La traite esclavagiste a produit nombre de légendes africaines réinvesties culturellement comme figures de résistance, comme les Orichas, déesses de l’eau et de la mer, que la diaspora afro-descendante brésilienne fête à Salvador de Bahia. Elles apparaissent dans American Gods, série adaptée d’un roman du même nom de Neil Gaiman où les divinités populaires s’affrontent à l’idolâtrie de la société capitaliste.

L’Anansi, dieu farceur et homme-araignée, apporte la contradiction, les dettes et la mort. En Amérique il devient une figure de résistance à l’oppression esclavagiste à travers la ruse et le sabotage dans les gestes du quotidien, inspirant les communautés Marrons lors d’attaques de plantations. Les indiens Tupis au Brésil ont le Curupira, une divinité aux cheveux couleur de feu et au pied inversé, protectrice de la forêt, investie par les peuples pour résister au braconnage. Le dieu Ushu dans la culture Yoruba, ou Papa Legba dans le vaudou caribéen, est un esprit rusé et farceur, esprit de la communication et des constructions humaines. Il fut associé au diable par les colons et par syncrétisme, mais dans la culture Yoruba les divinités ne sont pas essentiellement maléfiques. Du fait de cette association au diable par les colons, il fut investi comme figure de résistance. Il apparaît dans l’ouvrage de Césaire, Une Tempête.

Enfin à la Réunion, Granmèr Kal, vieille femme d’âge avancé qui hante la Ravine des Cabris dans le sud-ouest de l’île, est une figure de la sorcière utilisée pour effrayer les enfants. Directement associée au temps de l’esclavage elle est, selon les interprétations, Kalla une esclave marron, une propriétaire de plantation particulièrement cruelle, associée dans ce cas à Madame Desbassayns, propriétaire louée par l’élite esclavagiste mais figure honnie esclave du folklore créole. Granmèr Kal est accusée de capturer les enfants qui errent dans l’île à la nuit tombée doù l’avertissement des parents à leurs enfants : « Ne laissez pas Granmèr Kal vous attraper  ! ».

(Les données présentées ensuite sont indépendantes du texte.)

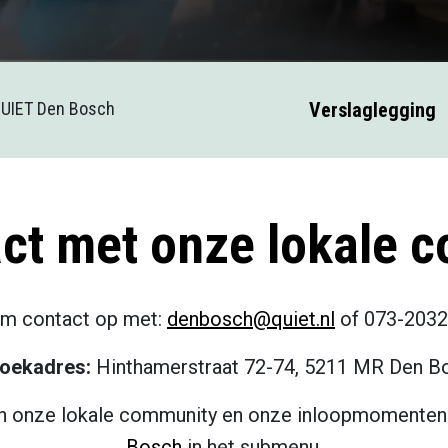
UIET Den Bosch
Verslaglegging
act met onze lokale 
m contact op met:
denbosch@quiet.nl
of 073-2032
oekadres:
Hinthamerstraat 72-74, 5211 MR Den B
 onze lokale community en onze inloopmomenten 
Bosch
in het submenu.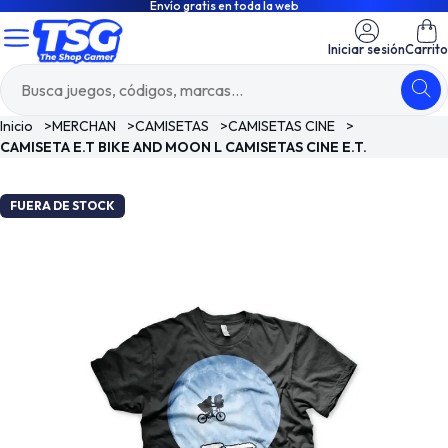
Envío gratis en toda la web
Iniciar sesión
Carrito
Inicio
>
MERCHAN
>
CAMISETAS
>
CAMISETAS CINE
>
CAMISETA E.T BIKE AND MOON L CAMISETAS CINE E.T.
FUERA DE STOCK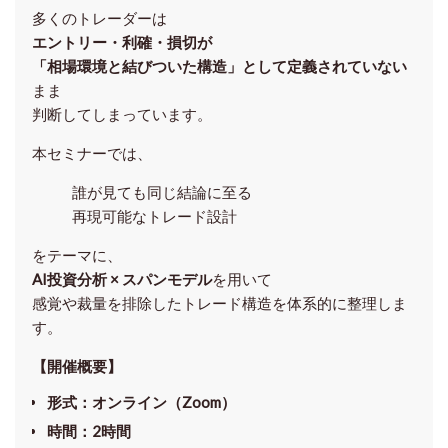
多くのトレーダーは
エントリー・利確・損切が
「相場環境と結びついた構造」として定義されていない
まま
判断してしまっています。
本セミナーでは、
誰が見ても同じ結論に至る
再現可能なトレード設計
をテーマに、
AI投資分析 × スパンモデル
を用いて
感覚や裁量を排除したトレード構造を体系的に整理しま
す。
【開催概要】
形式
：オンライン（Zoom）
時間
：2時間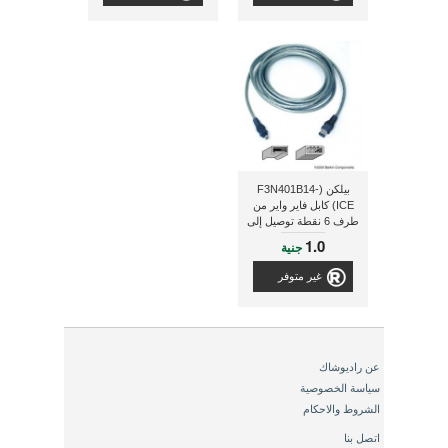
بيلكن (F3N401B14-
ICE) كابل فاير واير من
طرف 6 نقطة توصيل إلى
طرف 4 نقطة توصيل
1.0
جنية
بطول 4 متر
غير متوفر
عن راديوشاك
سياسة الخصوصية
الشروط والاحكام
اتصل بنا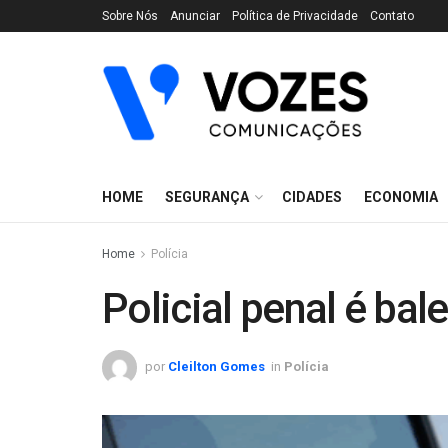
Sobre Nós
Anunciar
Política de Privacidade
Contato
HOME
SEGURANÇA
CIDADES
ECONOMIA
Home
Polícia
Policial penal é bal
por
Cleilton Gomes
in
Polícia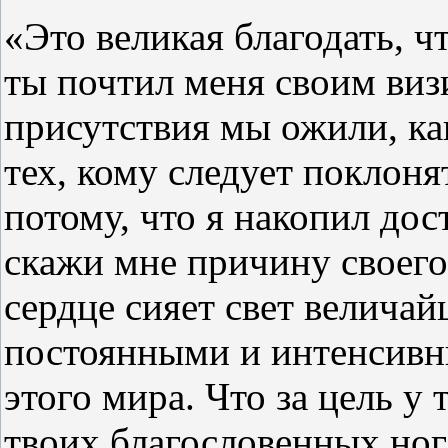
«Это великая благодать, ч
ты почтил меня своим виз
присутствия мы ожили, ка
тех, кому следует поклоня
потому, что я накопил дос
скажи мне причину своего
сердце сияет свет велича
постоянными и интенсив
этого мира. Что за цель у 
твоих благословенных ног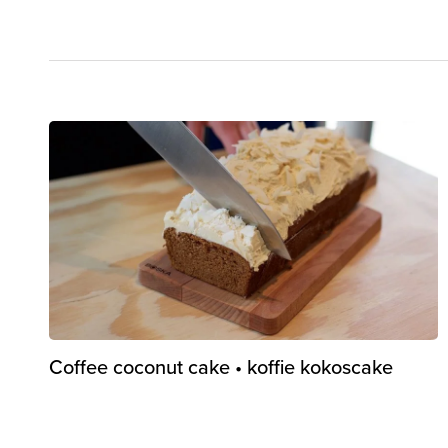
Coffee coconut cake • koffie kokoscake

Nico Pasadena (UCL Montreuil)

[1Denis de Rougemont, La Part du Diable, Brentano’s, New York, 1942.

[2Benjamin Patinaud aka Bolchegeek, Le syndrome Magneto, Au Diable Vauvert, 2023.

[3Alain Bihr, « Le Vampirisme du capital », L’Anticapitaliste, 4 mai 2021.

[4Chaîne YouTube TheFrenchieBlackGirl, « Spécial Halloween : Les mythes et légendes d’Afrique de l’Ouest », 31 octobre 2022.